Response to comment on: Residual neuromuscular blockade following electroconvulsive therapy

We thank Kellner and Bryson for their interest in our paper and their comments. ¹ We appreciate the opportunity to clarify aspects of our study and address the concerns raised.

Firstly, we would like to clarify what a T1 value is, as it is not derived from train-of-four data as they have written in their letter. T1 is a measure of thumb acceleration in response to discrete single-twitch supramaximal stimuli. One discrete twitch is done prior to the administration of suxamethonium which acts as a reference value. Subsequent single discrete twitches are then done following the administration of suxamethonium and compared with the magnitude of thumb acceleration obtained from the initial pre-suxamethonium discrete twitch. This ratio is the T1 (%) value. This is in contrast to train-of-four measurements, which deliver four stimuli in quick succession with the train-of-four ratio calculated from the first and fourth twitch of that current train-of-four.

We wholeheartedly agree that measuring outcomes in the post-procedural area is an important part of studying the significance of residual neuromuscular blockade. Indeed, this would be the next step for future studies on this topic. This was not done in this case as this was an exploratory study which aimed to see if there was firstly any degree of post-procedural residual neuromuscular blockade. Furthermore, as this study was an exploratory study, only a small number of patients were recruited which made detecting potentially infrequent respiratory complications in the recovery area difficult. For this reason, we did not examine this outcome.

We disagree with the assertion that ‘. . .one can observe the length of time that the paralysis lasts’ with suxamethonium. To make a comparison with non-depolarising neuromuscular blocking drugs, in the past a patients’ ability to take adequate tidal volumes or protrude their tongue was taken as evidence that they had recovered adequately from neuromuscular paralysis. As we now know, patients can still have clinically significant residual neuromuscular paralysis despite being able to do these actions.^2,3 We wonder if this is the case with depolarising neuromuscular paralysis during electroconvulsive therapy (ECT) as well, something which further studies measuring outcomes in the post-procedural areas will be able to elucidate.
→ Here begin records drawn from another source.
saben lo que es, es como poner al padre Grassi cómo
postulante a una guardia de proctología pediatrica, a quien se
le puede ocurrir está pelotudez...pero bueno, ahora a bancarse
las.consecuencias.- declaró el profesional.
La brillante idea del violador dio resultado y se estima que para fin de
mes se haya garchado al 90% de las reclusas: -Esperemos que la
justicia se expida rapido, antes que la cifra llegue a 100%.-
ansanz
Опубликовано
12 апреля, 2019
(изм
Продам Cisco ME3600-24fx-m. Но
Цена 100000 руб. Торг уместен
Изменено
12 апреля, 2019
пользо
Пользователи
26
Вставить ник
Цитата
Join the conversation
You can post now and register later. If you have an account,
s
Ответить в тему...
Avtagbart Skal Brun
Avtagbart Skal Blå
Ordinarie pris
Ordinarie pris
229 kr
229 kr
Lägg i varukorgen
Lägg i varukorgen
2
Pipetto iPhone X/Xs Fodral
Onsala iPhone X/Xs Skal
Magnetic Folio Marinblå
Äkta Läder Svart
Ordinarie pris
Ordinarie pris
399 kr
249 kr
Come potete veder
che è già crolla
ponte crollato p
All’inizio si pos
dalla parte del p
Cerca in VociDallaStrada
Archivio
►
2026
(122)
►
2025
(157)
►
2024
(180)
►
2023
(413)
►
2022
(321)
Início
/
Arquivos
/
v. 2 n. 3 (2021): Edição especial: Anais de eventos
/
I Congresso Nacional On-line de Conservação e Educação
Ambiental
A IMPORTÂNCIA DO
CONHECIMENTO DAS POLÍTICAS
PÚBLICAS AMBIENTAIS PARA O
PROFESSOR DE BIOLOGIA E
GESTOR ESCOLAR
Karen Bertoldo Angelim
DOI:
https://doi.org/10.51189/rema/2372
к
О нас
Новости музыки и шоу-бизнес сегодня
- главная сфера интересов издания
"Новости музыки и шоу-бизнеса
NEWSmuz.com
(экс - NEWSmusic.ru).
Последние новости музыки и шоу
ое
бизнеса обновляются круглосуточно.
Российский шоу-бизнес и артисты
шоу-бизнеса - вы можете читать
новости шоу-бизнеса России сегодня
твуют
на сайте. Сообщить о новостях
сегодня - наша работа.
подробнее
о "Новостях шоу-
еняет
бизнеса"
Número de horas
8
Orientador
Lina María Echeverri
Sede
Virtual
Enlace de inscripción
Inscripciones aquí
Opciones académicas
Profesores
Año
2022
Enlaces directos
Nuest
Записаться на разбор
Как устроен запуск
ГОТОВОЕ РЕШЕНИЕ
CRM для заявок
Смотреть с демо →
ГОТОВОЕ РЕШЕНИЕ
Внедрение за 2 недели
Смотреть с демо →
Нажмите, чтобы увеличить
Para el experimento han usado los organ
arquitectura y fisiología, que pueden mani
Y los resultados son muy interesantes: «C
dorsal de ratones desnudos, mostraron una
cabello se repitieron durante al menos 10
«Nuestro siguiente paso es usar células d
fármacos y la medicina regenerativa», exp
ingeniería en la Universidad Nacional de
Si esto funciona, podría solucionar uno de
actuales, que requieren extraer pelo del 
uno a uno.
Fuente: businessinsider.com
Finally, we maintain that the ideal dose of neuromuscular blocking drug to give prior to ECT is unknown. From the literature there is a range of starting suxamethonium doses which we provided in our original paper, as was also included in the comment on our paper. However, there have been limited studies done on why these starting doses are appropriate and what the ideal degree of neuromuscular paralysis is for patients undergoing ECT. ⁴ This is further complicated by patient-specific considerations as we discussed in our paper, such as the risk of skeletal fractures in elderly patients undergoing ECT. Overall, the published starting doses of neuromuscular blocking drugs do allow ECT to be carried out. We believe the next step is objectively to study, measure and refine the end point for neuromuscular paralysis during ECT and titrate the dose of neuromuscular blocking drug based on this.

We appreciate the opportunity to engage in this scholarly discussion and hope this response clarifies some aspects of our study and discussion points. We look forward to further discourse on this topic.